Ensuring you are doing all you can to keep your business on top of the latest industry trends has always been an essential component of success, and those companies who fail to sufficiently invest enough resources into the most promising ones are often left behind at a severe disadvantage. Yet, keeping the UK government’s 2050 net-zero target in mind, and with an almost endless number of ways to incorporate sustainability within your construction brand, where do you begin?
2023 Green Construction Trends

Green building and net-zero design
In line with the government’s net-zero strategy, an estimated £90 billion is expected to be invested across the green building sector by the end of the decade, providing businesses with the support and reassurance they need to reinforce the UK’s ambition of a low-carbon economy. Launched in October 2021, the strategy has already seen £26bn invested in green industries, with 56,000 new jobs created in the meantime – a figure expected to rise to 440,000 by 2030 – something which the construction industry desperately needs.

Environmental consciousness is becoming a key aspect of the purchasing decision amongst an increasing number of existing and prospective customers; greater pressure is being placed upon developers to conform to their changing demands, and incorporate sustainability across their projects and developments. Whether that involves switching to eco-friendly materials, incorporating renewable energy sources, or locally sourcing what materials you do use, placing sustainable building practices at the heart of your construction activities will play a key role in determining success for years to come.

Modular building
Technological development within the modular building sector has enabled the construction industry to shift a number of what are considered “key” components of the building process offsite.
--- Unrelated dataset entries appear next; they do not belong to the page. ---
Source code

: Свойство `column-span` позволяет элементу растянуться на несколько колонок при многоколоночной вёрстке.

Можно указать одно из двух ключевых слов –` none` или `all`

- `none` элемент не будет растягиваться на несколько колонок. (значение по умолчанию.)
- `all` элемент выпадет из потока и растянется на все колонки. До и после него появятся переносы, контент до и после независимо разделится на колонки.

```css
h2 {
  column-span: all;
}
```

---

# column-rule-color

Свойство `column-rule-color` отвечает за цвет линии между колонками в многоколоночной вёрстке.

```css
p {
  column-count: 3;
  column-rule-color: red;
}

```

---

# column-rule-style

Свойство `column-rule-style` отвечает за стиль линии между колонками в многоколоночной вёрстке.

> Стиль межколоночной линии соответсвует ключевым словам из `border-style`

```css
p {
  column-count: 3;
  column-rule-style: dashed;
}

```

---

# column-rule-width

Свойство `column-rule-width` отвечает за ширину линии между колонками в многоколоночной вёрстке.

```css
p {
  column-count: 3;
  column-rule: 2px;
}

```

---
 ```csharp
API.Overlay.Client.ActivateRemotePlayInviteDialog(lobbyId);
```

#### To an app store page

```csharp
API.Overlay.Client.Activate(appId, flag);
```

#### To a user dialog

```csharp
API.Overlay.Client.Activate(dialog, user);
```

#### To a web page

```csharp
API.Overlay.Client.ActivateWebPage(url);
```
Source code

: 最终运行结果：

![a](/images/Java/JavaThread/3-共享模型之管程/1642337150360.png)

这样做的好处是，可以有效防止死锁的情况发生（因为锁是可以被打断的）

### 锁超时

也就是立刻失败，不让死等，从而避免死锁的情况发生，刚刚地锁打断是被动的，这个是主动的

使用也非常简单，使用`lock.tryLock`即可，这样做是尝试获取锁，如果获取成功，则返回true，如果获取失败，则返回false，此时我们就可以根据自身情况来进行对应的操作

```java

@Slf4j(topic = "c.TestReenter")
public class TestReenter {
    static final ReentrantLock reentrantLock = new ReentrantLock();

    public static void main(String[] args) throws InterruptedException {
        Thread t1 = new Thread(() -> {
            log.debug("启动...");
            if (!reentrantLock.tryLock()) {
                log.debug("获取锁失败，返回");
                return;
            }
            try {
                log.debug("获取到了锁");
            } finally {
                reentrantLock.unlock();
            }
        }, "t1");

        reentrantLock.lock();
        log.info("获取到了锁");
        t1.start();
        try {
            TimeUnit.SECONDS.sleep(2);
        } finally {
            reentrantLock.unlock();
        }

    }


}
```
Not only did this prove essential in maintaining productivity throughout the pandemic, but it also plays a major role in driving sustainability across the industry – reducing waste and carbon emissions that would otherwise be generated on-site. Whilst modular design isn’t a new trend by any means, it is well positioned to become one of the most popular approaches to construction within the building industry, with the global market expected to be valued at $157 billion come the end of 2023.

Living building materials
Living materials utilise microorganisms to replicate the functions of living organisms within the production of construction materials, enabling them to self-replicate, heal and repair cracks, absorb emitted carbon, and even grow and reproduce in ideal conditions. Whilst being a relatively new process, living building materials are already being applied across a number of projects – calcifying bacteria, for example, enables certain varieties of cement to heal themselves, whilst mycelium-based composites are sometimes used as a replacement for timber, foam, and plastic insulation.
Despite these mentioned benefits, however, advancements in living building materials are still in their early stages, and whilst many show potential to be effective on a larger scale long-term, further innovation remains necessary, to not only make them more financially viable, but also finetune their environmental potential.

How can you keep on top of industry trends?
Perhaps the most crucial way of keeping up to date with the industry is through networking.
Whether that’s attending industry events to observe what new materials your competitors are trialling, or connecting with like-minded companies on LinkedIn, for example, to gauge the activities or actions of industry leaders, communication is key when following trends. Don’t feel you have to keep on top of everything by yourself!